Moderated by Alberto Faustini, editor of the newspaper L'Adige
Modernity has accustomed us to view death as a senseless, incongruous event. Yet, an unknown pathogen forced us to confront the most elementary calculation every day—the one between who lives and who dies. But every chart, every count that seems to reveal the secret of misfortune is actually double-edged. It speaks of both it and us, and the balance is the measure of our daily fear.

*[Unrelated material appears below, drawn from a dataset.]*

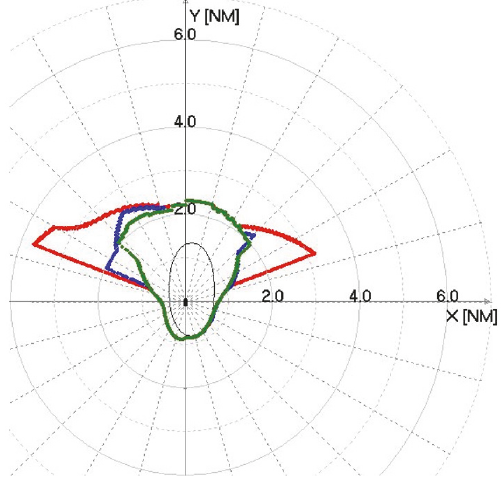
Figure 26: Action lines for stand-on encounterwith a target, whose true speed is 18 knots. Manoeuvres to both sides are considered, but they are limited by risk of resonance. Wind of 20 [m/s] and wave from 0 ∘ (green), 185 ∘ (blue), and 180 ∘ (red) are assumed.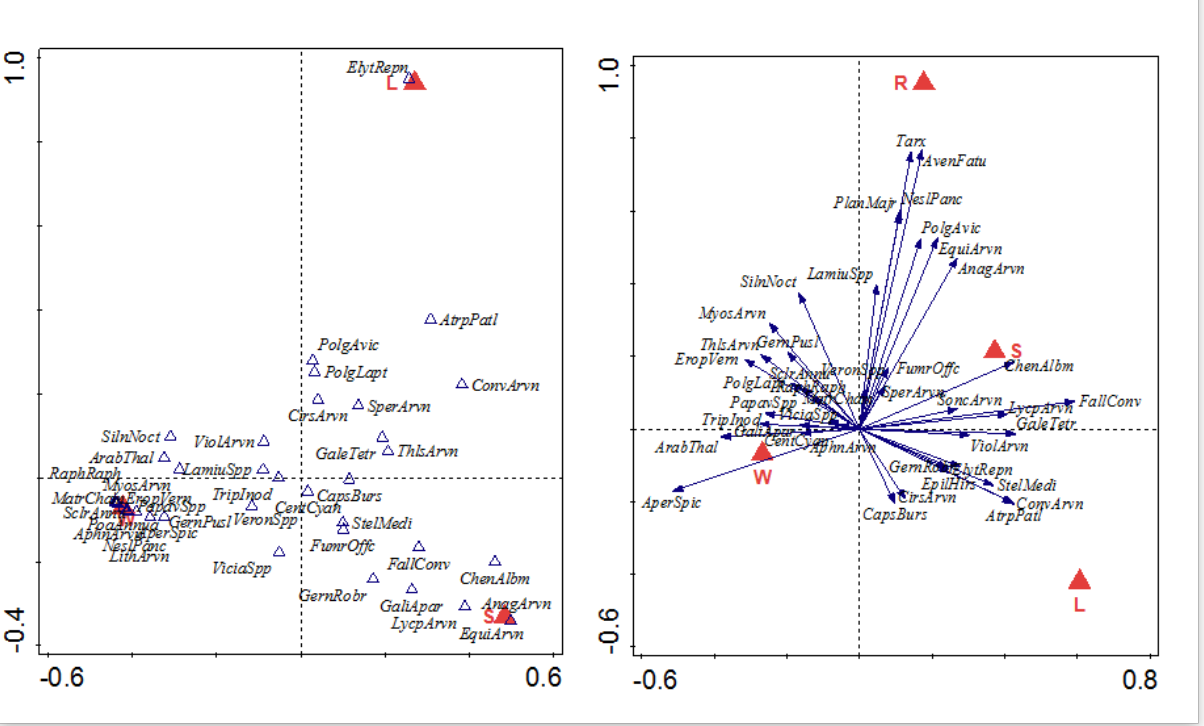
Figure 5. Influence of crop type on weed species composition at untreated Pernolec plots in simple crop rotation ( left ) and multi-crop rotation ( right ). Crop type is the explanatory variable and year is the covariate; species with low weight are not shown. W-winter cereals, S-spring cereals, L-legumes, R-root crops.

To escape harm, we hid, seeking shelter, abandoning social relationships to imprison ourselves within the walls of our homes. Meanwhile, a second, invisible contagion was silently spreading, and no one knows yet how many victims it will claim: it is a contagion that transfers fear and emergency from health to social organization. The virus seems to undermine what we once considered achievements, striking at the heart of the system by attacking the democratic mechanism and proposing a new, different power, founded on anomaly as necessity. Thus, the infection is transforming not only social and emotional relationships before our eyes, but also freedoms, work, and rights—in a word, politics. That’s why, if we entered the pandemic all equal, we risk emerging from it changed.
Ezio Mauro traces the virus's path from its origins in China to today, as if it were a social actor, studying its tactics, strategy, and character. At the same time, he reflects on us, on how we are transforming in the vortex of the emergency. It and us: the whole book is built on these two planes, in a continuous exchange from the first to the last page.